We think it was misleading for the judge to rule in general terms, without qualification or explanation, that “if he [witness] saw the Watson land run by a surveyor, the dividing line between that and Carver, he can state what that line was.” It seems to us this was assuming that the witness had previous knowledge of the Watson land and the dividing line through it between Carver and the Alexanders; and also that Grisham was a surveyor, in the meaning of the rule as to knowledge of the subject matter; which we have just considered. In this view we cannot concur. There is no evidence that Grisham was a surveyor, certainly none that he “originally located the line.” Nor did it appear that he knew anything more about it than any other adjacent landowner. As we understand it, no part of the Adair land, which Grisham wished to sell to Philips, reached to the dividing line in question; and therefore in “clearing his line,” there was no necessity whatever for him to go upon the dividing line. There may be some difficulty in drawing the line clearly between acts and declarations, in transactions which necessarily involve both.

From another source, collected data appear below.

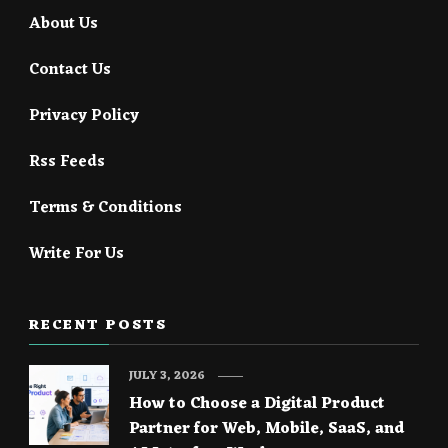
About Us
Contact Us
Privacy Policy
Rss Feeds
Terms & Conditions
Write For Us
RECENT POSTS
JULY 3, 2026
How to Choose a Digital Product
Partner for Web, Mobile, SaaS, and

But it seems to us that it wrnuld render title to lands very insecure, if, upon a question of location, a witness were allowed to testify as to his information derived years ago from one (not now present) who, without authority from the parties in interest, without justification or excuse, and without any special knowledge on the subject, voluntarily went upon the lands of his neighbors and undertook to locate a dividing line between them, in the particular manner indicated by the witness.

This makes it unnecessary to consider the other exceptions as to alleged error in the exclusion of the testimony of other witnesses.

The judgment of this court is, that the judgment of the Circuit Court be reversed, and the cause remanded for a new trial.